What would be your advice to budding chef-entrepreneurs looking to earn a Michelin star?
The advice is basically not to get obsessed. I always say you should cook with the guides in mind, but not for the guides. Cook for the customer and to make them happy, and everything else will follow. It’s all a matter of time and doing things right. But what I would say is that you shouldn’t become obsessed. Reaching three Michelin stars is the result of many years of work and countless hours spent in the kitchen, the dining room, and the restaurant. There’s really no shortcut—you have to work to improve day by day, challenge yourself to be better, and, of course, work for the customer. Everything else will come. The guide and Michelin will come when the customer is happy, and that’s when you get rewarded. So truly, think about the customer.

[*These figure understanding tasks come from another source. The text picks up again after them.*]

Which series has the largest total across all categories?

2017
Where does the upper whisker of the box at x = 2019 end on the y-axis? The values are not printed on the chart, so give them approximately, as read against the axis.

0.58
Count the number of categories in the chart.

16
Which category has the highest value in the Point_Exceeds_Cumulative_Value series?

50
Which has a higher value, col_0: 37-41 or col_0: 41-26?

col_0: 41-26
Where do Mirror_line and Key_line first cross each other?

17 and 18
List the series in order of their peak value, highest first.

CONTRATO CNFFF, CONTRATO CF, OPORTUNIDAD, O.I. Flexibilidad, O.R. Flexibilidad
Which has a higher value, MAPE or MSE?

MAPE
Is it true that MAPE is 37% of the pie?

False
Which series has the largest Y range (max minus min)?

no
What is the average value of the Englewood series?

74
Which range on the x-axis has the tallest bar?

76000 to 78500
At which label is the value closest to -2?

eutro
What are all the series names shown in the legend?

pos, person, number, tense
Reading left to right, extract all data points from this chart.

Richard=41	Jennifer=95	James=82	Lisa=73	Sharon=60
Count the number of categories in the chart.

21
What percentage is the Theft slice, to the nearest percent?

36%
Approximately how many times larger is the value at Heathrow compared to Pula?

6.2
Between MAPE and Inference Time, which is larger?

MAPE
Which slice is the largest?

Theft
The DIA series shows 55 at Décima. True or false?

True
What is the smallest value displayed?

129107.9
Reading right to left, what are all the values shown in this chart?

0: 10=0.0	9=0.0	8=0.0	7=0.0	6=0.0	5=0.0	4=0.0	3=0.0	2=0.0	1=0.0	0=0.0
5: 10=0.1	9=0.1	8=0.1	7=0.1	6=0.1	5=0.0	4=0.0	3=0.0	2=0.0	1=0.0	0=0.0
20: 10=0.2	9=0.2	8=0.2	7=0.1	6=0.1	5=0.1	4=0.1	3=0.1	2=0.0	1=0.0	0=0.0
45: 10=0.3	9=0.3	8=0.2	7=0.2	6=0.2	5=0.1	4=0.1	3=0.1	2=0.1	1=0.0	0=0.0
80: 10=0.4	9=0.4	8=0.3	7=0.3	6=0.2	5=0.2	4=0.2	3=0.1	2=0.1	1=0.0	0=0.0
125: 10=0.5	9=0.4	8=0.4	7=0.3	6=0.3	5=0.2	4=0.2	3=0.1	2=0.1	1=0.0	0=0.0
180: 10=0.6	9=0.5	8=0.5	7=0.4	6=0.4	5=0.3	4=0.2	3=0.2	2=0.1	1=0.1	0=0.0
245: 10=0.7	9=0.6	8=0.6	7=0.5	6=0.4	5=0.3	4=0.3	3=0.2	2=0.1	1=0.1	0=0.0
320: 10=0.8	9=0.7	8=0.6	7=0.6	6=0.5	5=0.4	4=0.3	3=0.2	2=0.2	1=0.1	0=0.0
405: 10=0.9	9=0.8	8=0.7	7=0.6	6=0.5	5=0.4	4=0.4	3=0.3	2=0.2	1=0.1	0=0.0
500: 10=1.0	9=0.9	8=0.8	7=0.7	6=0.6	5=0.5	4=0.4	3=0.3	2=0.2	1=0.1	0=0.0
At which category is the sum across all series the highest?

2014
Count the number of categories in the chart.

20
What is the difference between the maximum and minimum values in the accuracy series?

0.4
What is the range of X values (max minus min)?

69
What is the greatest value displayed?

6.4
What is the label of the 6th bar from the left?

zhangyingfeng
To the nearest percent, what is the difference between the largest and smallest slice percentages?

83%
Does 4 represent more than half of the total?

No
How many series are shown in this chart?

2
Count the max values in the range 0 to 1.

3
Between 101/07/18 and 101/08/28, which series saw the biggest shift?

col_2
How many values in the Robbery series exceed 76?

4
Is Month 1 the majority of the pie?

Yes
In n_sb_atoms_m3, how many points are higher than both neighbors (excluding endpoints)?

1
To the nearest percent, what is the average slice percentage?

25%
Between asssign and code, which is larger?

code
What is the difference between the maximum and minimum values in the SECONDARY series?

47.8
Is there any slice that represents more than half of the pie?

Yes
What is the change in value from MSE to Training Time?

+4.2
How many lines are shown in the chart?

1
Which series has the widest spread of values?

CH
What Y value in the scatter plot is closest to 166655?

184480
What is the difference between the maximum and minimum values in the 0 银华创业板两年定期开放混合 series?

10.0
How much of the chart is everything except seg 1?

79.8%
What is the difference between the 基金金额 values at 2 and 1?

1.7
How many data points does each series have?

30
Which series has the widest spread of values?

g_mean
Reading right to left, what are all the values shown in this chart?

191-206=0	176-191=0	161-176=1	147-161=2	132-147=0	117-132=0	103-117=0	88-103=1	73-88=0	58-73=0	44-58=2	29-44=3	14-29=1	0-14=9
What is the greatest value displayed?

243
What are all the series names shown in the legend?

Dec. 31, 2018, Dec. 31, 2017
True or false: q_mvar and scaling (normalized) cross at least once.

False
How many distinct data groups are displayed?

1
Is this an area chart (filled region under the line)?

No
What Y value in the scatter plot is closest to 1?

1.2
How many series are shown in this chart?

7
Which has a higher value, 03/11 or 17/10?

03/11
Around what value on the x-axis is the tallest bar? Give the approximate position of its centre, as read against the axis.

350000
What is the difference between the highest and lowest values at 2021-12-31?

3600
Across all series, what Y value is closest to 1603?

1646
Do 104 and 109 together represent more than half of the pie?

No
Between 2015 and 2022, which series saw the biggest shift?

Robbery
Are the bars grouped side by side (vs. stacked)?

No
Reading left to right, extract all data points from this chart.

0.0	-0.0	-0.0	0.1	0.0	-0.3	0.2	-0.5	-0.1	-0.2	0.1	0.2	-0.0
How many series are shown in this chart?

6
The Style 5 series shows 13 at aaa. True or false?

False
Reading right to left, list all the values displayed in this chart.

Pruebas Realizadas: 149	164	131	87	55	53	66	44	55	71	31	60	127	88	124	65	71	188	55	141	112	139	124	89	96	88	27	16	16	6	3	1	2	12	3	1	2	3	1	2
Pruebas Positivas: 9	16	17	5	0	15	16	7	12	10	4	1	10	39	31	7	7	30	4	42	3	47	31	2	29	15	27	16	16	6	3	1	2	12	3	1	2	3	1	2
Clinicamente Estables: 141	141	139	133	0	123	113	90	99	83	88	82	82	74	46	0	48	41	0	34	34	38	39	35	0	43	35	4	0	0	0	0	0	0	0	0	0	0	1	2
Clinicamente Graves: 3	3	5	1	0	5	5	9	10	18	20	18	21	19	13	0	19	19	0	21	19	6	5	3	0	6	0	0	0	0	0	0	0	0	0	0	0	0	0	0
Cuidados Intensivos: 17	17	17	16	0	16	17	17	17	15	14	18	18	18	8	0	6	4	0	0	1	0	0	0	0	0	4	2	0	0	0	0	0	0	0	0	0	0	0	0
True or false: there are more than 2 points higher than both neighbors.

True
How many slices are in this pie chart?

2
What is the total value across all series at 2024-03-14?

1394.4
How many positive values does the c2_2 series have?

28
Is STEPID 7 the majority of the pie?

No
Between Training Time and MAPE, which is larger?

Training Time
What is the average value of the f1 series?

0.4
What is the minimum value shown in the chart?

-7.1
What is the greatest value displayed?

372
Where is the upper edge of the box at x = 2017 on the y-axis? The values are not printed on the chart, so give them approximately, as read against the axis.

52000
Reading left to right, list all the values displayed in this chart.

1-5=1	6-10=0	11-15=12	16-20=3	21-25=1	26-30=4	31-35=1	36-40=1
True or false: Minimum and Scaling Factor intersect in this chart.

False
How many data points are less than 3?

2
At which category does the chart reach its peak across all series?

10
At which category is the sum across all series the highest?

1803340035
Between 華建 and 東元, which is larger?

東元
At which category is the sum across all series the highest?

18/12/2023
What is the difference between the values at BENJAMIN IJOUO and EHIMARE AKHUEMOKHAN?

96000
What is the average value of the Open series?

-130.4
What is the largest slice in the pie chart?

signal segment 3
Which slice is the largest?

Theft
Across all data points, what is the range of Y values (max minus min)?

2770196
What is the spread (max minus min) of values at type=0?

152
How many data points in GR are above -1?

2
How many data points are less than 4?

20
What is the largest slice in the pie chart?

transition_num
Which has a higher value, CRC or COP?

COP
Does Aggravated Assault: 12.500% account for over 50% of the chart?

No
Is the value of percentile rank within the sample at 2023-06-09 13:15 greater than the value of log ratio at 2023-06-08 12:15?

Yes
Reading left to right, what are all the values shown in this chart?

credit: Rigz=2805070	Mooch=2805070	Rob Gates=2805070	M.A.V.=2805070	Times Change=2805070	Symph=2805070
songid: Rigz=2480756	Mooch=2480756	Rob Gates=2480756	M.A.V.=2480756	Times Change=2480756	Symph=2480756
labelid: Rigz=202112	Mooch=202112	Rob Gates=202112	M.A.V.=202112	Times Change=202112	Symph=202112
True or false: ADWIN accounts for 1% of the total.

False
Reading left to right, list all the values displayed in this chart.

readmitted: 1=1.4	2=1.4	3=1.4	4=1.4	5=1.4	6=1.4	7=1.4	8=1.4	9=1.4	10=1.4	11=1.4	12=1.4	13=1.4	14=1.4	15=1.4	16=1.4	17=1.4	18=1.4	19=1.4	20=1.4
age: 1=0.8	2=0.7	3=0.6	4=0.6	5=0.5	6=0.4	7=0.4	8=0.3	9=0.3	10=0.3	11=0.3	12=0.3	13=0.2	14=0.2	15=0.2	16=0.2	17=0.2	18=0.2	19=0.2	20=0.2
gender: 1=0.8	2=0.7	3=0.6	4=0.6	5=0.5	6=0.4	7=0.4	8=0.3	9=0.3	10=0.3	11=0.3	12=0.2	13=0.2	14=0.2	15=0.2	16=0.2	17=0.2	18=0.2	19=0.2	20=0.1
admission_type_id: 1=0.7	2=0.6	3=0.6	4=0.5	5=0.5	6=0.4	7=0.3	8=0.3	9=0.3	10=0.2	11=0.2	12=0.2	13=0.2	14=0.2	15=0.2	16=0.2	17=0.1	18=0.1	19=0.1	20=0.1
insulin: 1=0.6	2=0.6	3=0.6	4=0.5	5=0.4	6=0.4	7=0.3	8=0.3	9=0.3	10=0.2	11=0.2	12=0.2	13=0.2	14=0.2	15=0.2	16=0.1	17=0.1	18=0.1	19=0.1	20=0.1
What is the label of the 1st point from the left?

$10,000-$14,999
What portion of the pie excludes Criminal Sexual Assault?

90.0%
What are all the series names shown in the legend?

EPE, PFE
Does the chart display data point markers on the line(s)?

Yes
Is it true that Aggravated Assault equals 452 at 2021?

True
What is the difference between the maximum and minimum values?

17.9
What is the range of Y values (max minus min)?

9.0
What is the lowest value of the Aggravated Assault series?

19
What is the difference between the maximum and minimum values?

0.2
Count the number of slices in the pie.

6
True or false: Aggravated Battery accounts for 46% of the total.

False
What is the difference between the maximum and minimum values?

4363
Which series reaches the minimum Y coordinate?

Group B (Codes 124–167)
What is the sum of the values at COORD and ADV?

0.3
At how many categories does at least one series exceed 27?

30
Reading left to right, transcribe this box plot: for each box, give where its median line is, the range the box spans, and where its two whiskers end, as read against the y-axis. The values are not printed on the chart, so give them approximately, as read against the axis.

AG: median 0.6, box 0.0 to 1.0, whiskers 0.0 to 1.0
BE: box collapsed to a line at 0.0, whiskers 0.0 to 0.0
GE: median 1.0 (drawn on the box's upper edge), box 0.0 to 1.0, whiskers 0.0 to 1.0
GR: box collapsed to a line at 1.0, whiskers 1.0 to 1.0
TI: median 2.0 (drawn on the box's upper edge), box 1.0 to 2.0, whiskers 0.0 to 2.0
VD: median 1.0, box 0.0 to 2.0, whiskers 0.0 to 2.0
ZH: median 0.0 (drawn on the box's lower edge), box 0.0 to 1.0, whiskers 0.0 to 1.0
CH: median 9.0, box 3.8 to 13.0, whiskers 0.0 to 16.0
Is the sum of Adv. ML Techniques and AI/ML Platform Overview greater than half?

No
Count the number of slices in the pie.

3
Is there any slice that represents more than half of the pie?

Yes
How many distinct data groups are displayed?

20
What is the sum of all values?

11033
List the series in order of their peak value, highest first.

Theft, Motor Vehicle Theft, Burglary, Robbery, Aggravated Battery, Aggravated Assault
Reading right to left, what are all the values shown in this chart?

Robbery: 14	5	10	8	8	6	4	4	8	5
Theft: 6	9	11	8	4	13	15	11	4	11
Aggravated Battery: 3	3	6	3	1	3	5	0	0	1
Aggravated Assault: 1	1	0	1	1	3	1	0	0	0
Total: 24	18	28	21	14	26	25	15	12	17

What’s next for Dani Garcia?
The goal is to consolidate the Leña brand around the world. I would love to be part of that group of brands that are recognized worldwide, the ones I admire and have tremendous respect for, like Nobu, Zuma or Gaia. I mean, these are brands that I’m passionate about because of what they represent, and they are pure inspiration. The day I feel that any of our brands—most likely Leña—joins that group, I’ll be happy.